Walker, who has been with the Maryland State Police for nearly 20 years, said she believes she has a “special responsibility” to serve others and have a positive impact on the community.

“The fact that I can help people brings me a lot of pride,” Walker said. “It brings me joy to know that someone sees me as a beacon of hope or safety.”

Walker provided one example from a Charles County community event, which was an opportunity for police to go into neighborhoods and meet residents.

A family of five approached Walker and had a very nice conversation, with children in the family even giving her a hug.

“That meant more to me than anything,” Walker explained. “Now when I do any community engagements I look for them, and I actually saw them again recently at the Charles County Fair and it brought the biggest smile to my face.”

Walker said she feels a deep responsibility to be a role model, not only because she has a position as an authority figure, but because she is a women serving in a profession that in some cases is dominated by men.

She strives to set a good example and inspire others.

“As a female, it’s important for me to show other females that they are welcome and that they can do this job and wear this uniform and perform at high levels just like their male counterparts,” Walker said.

The job has evolved

Law enforcement looks a lot different now than it did when Walker first started.

That’s especially true when considering all the technological enhancements and developments that have emerged over the years.

“Our department has done a great job in adapting over time with ways to assist us as we do our jobs,” Walker said. “Our vehicles are better, similar to mobile offices now, and they are equipped with helpful technology including in-car cameras.”

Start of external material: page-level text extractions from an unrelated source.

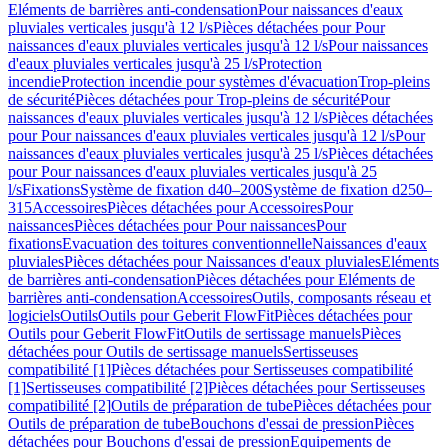
Eléments de barrières anti-condensation
Pour naissances d'eaux
pluviales verticales jusqu'à 12 l/s
Pièces détachées pour Pour
naissances d'eaux pluviales verticales jusqu'à 12 l/s
Pour naissances
d'eaux pluviales verticales jusqu'à 25 l/s
Protection
incendie
Protection incendie pour systèmes d'évacuation
Trop-pleins
de sécurité
Pièces détachées pour Trop-pleins de sécurité
Pour
naissances d'eaux pluviales verticales jusqu'à 12 l/s
Pièces détachées
pour Pour naissances d'eaux pluviales verticales jusqu'à 12 l/s
Pour
naissances d'eaux pluviales verticales jusqu'à 25 l/s
Pièces détachées
pour Pour naissances d'eaux pluviales verticales jusqu'à 25
l/s
Fixations
Système de fixation d40–200
Système de fixation d250–
315
Accessoires
Pièces détachées pour Accessoires
Pour
naissances
Pièces détachées pour Pour naissances
Pour
fixations
Evacuation des toitures conventionnelle
Naissances d'eaux
pluviales
Pièces détachées pour Naissances d'eaux pluviales
Eléments
de barrières anti-condensation
Pièces détachées pour Eléments de
barrières anti-condensation
Accessoires
Outils, composants réseau et
logiciels
Outils
Outils pour Geberit FlowFit
Pièces détachées pour
Outils pour Geberit FlowFit
Outils de sertissage manuels
Pièces
détachées pour Outils de sertissage manuels
Sertisseuses
compatibilité [1]
Pièces détachées pour Sertisseuses compatibilité
[1]
Sertisseuses compatibilité [2]
Pièces détachées pour Sertisseuses
compatibilité [2]
Outils de préparation de tube
Pièces détachées pour
Outils de préparation de tube
Bouchons d'essai de pression
Pièces
détachées pour Bouchons d'essai de pression
Equipements de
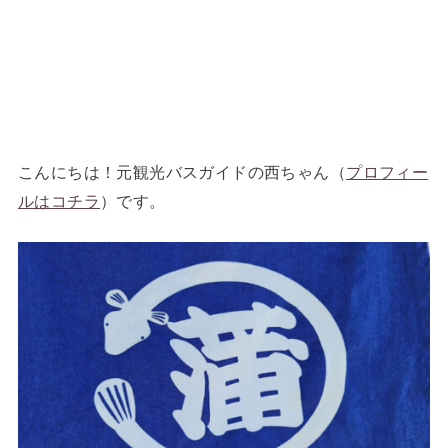
こんにちは！元観光バスガイドの西ちゃん（
プロフィー
ルはコチラ
）です。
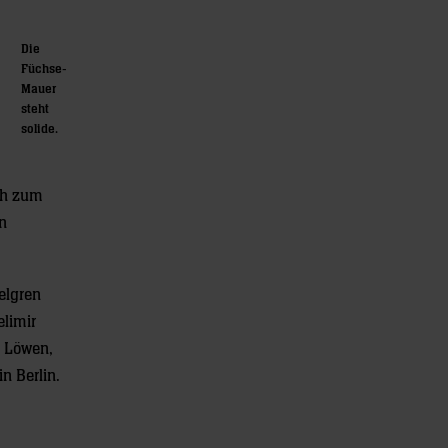
Die
Füchse-
Mauer
steht
solide.
ch zum
n
elgren
limir
t Löwen,
n Berlin.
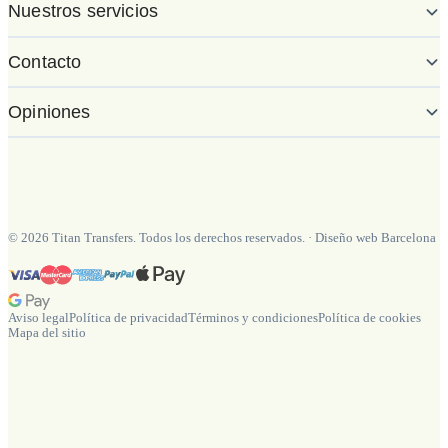
Nuestros servicios
Contacto
Opiniones
©
2026
Titan Transfers. Todos los derechos reservados.
·
Diseño web Barcelona
Aviso legal
Política de privacidad
Términos y condiciones
Política de cookies
Mapa del sitio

Police body-worn cameras have become prevalent.

“We’re still adapting and getting familiar with those,” Walker explained. “I think in the long run, they will be a great tool for us.”

Cameras can be useful for members of the public who are hoping to make their neighborhoods more secure and potentially help investigators solve crimes.

High-quality surveillance cameras placed on homes and businesses can provide important footage and sometimes even clear audio of what happened during an incident.

“Those are great tools,” said Walker. “They help law enforcement especially in terms of identifying suspects.”

A “Ring” camera on someone’s front door, for example, can be invaluable for a police officer who is trying to identify a robbery suspect.

Other changes

Other technological changes that have affected law enforcement have occurred in society in general and don’t necessarily have any direct connection to police.

Social media is one of those innovations.

It helps with investigations when police are trying to immediately get information out to masses of people.

“That is one of the changes that has helped our profession greatly,” Walker said.

Information-sharing has become more important not only from police to the public, but among various police departments themselves.

According to Walker, Maryland State Police officials conduct daily briefings in order to keep track of significant incidents, whether it be the seizure of a firearm or the arrest of a particular suspect.

Such events are recorded in the briefings and disseminated to local municipalities across the state in order to consistently keep them in the loop and help them understand what’s happening around them.

“We work well with other agencies and rely on each other to solve cases and find missing persons,” Walker said. “Essentially, we are all in this together.”